==== EXCERPTED TEXT
As filed with the Securities and Exchange Commission on August 19, 2016.

Registration No. 333-        

 

 

 

UNITED STATES

SECURITIES AND EXCHANGE COMMISSION

Washington, D.C. 20549

 

 

FORM S-8

REGISTRATION STATEMENT

UNDER

THE SECURITIES ACT OF 1933

 

 

Cavium, Inc.

(Exact name of registrant as specified in its charter)

 

 

 

Delaware   77-0558625
(State or other jurisdiction of
incorporation or organization)
  (I.R.S. Employer
Identification No.)

2315 N. First Street, San Jose, California 95131

(Address of Principal Executive Offices, including zip code)

QLogic 2005 Performance Incentive Plan, as amended and restated July 10, 2014

(Full title of the plan)

Vincent P. Pangrazio

Senior Vice President, General Counsel and Secretary

Cavium, Inc.

2315 N. First Street

San Jose, California 95131

(408) 943-7100

(Name, address, including zip code, and telephone number, including area code, of agent for service)

 

Arthur Chadwick

Vice President of Finance & Administration and

Chief Financial Officer,

Cavium, Inc.

2315 N. First Street

San Jose, California 95131

(408) 943-7100

 

Kenton J. King, Esq.

Michael J. Mies, Esq.

Skadden, Arps, Slate, Meagher & Flom LLP

525 University Avenue

Palo Alto, California 94301

(650) 470-4500

 

 

Indicate by check mark whether the registrant is a large accelerated filer, an accelerated filer, a non-accelerated filer, or a smaller reporting company. See the definitions of “large accelerated filer,” “accelerated filer” and “smaller reporting company” in Rule 12b-2 of the Exchange Act.

 

Large accelerated filer   x    Accelerated filer   ¨
Non-accelerated filer   ¨   (Do not check if a smaller reporting company)    Smaller reporting company   ¨

 

 

CALCULATION OF REGISTRATION FEE

 

 

Title of Securities
to be Registered
 

Amount

to be

Registered (1)
========
==== LISTED ENTRIES
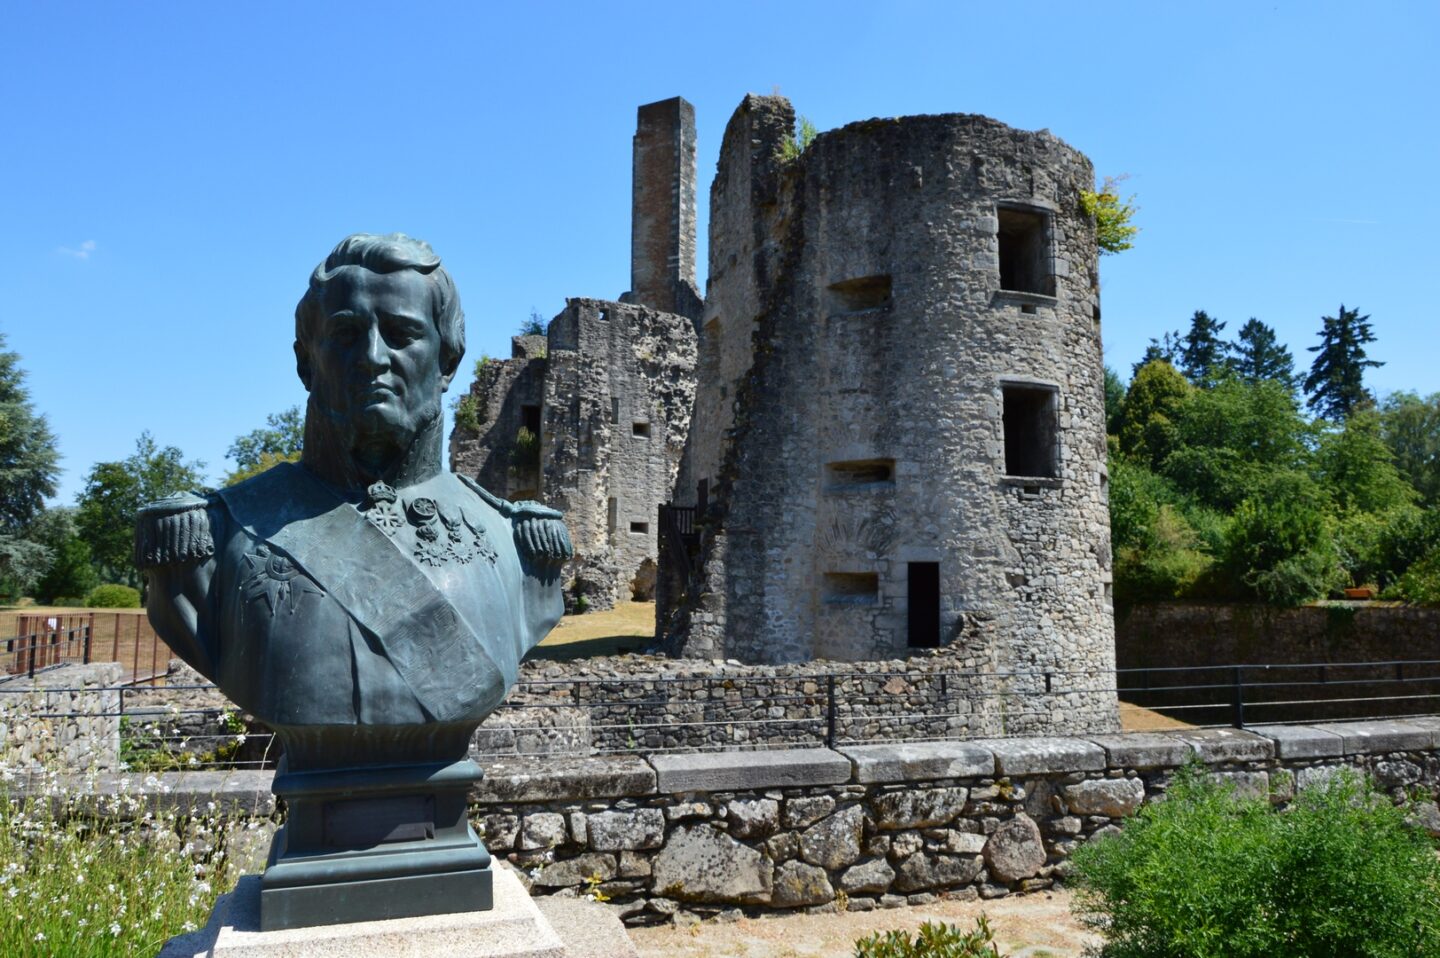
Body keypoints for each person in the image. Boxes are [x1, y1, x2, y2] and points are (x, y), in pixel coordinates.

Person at [136, 233, 571, 770]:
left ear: (448, 360)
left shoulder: (519, 543)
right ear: (305, 362)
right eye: (345, 334)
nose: (372, 357)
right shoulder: (215, 539)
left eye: (402, 334)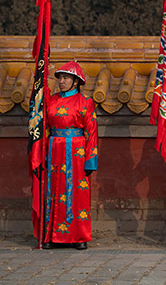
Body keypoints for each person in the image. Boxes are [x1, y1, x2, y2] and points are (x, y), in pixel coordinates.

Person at [43, 61, 98, 250]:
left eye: (66, 78)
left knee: (76, 193)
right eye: (59, 78)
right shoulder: (51, 100)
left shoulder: (85, 102)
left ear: (76, 81)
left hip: (76, 151)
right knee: (54, 190)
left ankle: (79, 236)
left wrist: (91, 159)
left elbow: (91, 131)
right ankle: (51, 235)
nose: (61, 81)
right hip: (54, 149)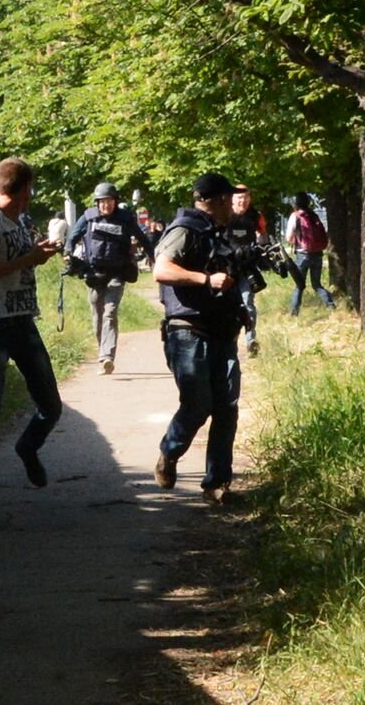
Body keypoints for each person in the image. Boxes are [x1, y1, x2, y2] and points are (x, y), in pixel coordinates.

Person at [0, 157, 63, 519]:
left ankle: (27, 447)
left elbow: (21, 257)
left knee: (51, 405)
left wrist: (37, 252)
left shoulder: (20, 220)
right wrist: (28, 258)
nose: (31, 196)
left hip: (22, 321)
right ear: (24, 190)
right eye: (31, 190)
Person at [152, 173, 245, 505]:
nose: (233, 208)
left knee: (226, 408)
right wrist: (206, 279)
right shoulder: (185, 230)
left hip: (222, 331)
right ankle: (170, 450)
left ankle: (217, 484)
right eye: (228, 201)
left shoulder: (218, 234)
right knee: (198, 404)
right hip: (188, 332)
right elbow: (161, 269)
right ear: (218, 200)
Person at [64, 182, 152, 375]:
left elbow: (142, 238)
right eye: (102, 202)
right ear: (97, 203)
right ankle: (102, 351)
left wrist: (153, 255)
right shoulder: (88, 217)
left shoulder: (125, 219)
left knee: (110, 312)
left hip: (117, 273)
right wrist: (68, 252)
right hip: (94, 273)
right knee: (97, 314)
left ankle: (107, 356)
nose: (106, 205)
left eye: (109, 201)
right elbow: (72, 237)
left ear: (115, 201)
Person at [228, 183, 267, 355]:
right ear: (232, 199)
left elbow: (263, 234)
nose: (242, 201)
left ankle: (251, 340)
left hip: (247, 268)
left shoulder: (255, 215)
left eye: (245, 197)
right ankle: (230, 340)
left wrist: (262, 251)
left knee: (248, 303)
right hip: (227, 268)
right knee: (228, 305)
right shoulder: (225, 215)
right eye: (239, 198)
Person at [284, 192, 335, 315]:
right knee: (317, 285)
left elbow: (288, 238)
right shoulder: (314, 215)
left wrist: (296, 241)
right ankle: (331, 306)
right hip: (317, 254)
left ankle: (294, 312)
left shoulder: (295, 216)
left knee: (299, 285)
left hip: (303, 255)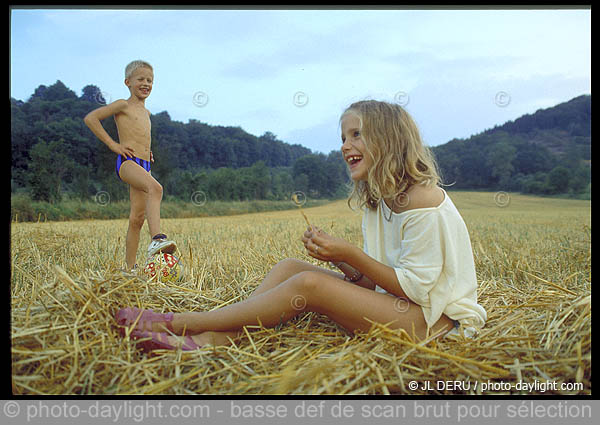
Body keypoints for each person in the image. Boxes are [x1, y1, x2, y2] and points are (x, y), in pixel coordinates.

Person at [116, 100, 486, 351]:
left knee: (309, 285)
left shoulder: (422, 201)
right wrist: (339, 259)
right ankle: (213, 341)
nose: (345, 145)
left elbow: (418, 291)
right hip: (399, 307)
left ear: (389, 140)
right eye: (343, 137)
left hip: (436, 325)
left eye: (357, 134)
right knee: (291, 268)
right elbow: (373, 283)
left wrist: (351, 253)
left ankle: (183, 323)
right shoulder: (379, 199)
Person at [84, 60, 177, 272]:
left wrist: (148, 151)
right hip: (127, 163)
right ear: (128, 82)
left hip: (145, 164)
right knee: (156, 188)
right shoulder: (122, 105)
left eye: (150, 80)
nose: (146, 84)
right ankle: (157, 239)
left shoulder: (147, 113)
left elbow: (141, 136)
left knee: (137, 219)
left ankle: (130, 269)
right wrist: (114, 145)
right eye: (141, 79)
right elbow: (91, 119)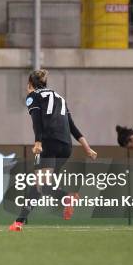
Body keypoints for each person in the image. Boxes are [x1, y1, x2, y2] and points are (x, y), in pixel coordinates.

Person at [9, 70, 97, 232]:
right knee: (45, 186)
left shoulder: (33, 97)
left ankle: (19, 222)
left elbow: (37, 121)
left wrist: (38, 143)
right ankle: (65, 198)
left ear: (30, 84)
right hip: (66, 146)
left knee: (39, 186)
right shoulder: (60, 98)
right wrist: (87, 148)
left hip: (48, 144)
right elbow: (72, 126)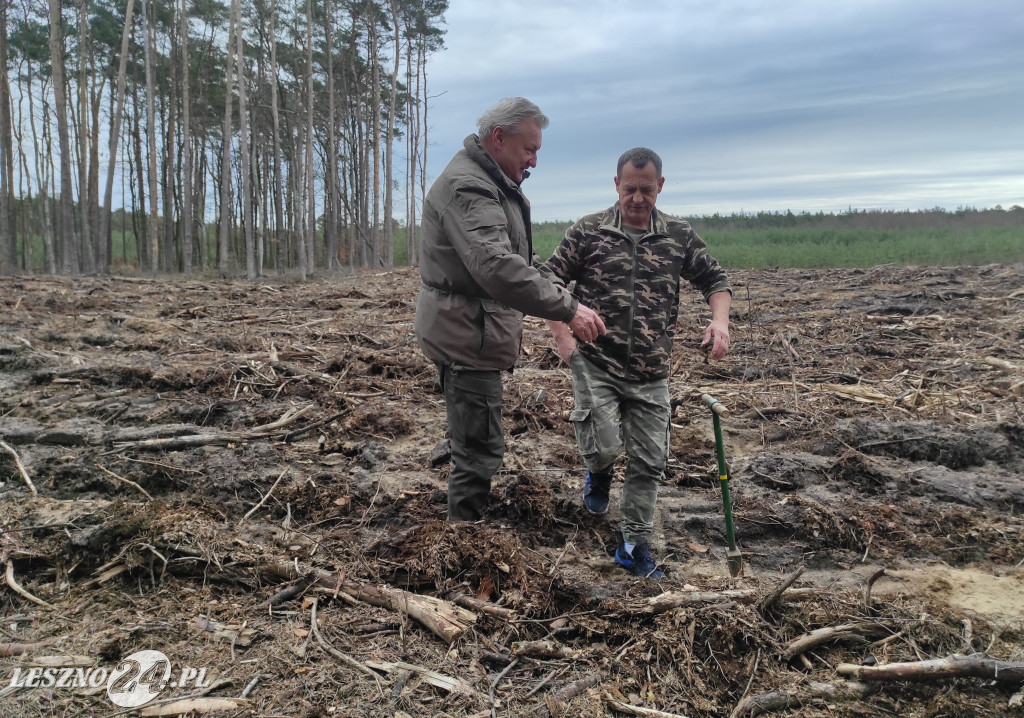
========
EXERCISES:
a) According to the Cavium registration statement, what is the full title of the plan?
b) Carry on the Cavium registration statement from the point where it stops.

TASK-BY-TASK OUTPUTS:
a) QLogic 2005 Performance Incentive Plan, as amended and restated July 10, 2014

b)
 

Proposed

Maximum

Offering Price

per Share (2)

 

Proposed

Maximum

Aggregate

Offering Price (2)

 

Amount of

Registration Fee

Common stock, $0.001 par value per share, issuable pursuant to equity awards under the QLogic 2005 Performance Incentive Plan, as amended and restated July 10, 2014

  4,914,143   $50.92   $250,228,161.56   $25,197.98

 

 

(1) This Registration Statement covers, in addition to the number of shares of common stock, par value $0.001 per share (the “Common Stock”) of Cavium, Inc., a Delaware corporation (the “Company” or the “Registrant”), stated above, options and other rights to purchase or acquire the shares of Common Stock covered by this Registration Statement and, pursuant to Rule 416 under the Securities Act of 1933, as amended (the “Securities Act”), an additional indeterminate number of shares, options and rights that may be offered or issued pursuant to the QLogic 2005 Performance Incentive Plan, as amended and restated July 10, 2014 (the “Plan”) as a result of one or more adjustments under the Plan to prevent dilution resulting from one or more stock splits, stock dividends or similar transactions.
(2) Estimated solely for the purpose of calculating the registration fee in accordance with Rule 457(h) and 457(c) under the Securities Act, based upon the average of the high and low prices of the Common Stock on August 12, 2016 (which is within five business days prior to the date of this filing), as quoted on the NASDAQ Global Select Market.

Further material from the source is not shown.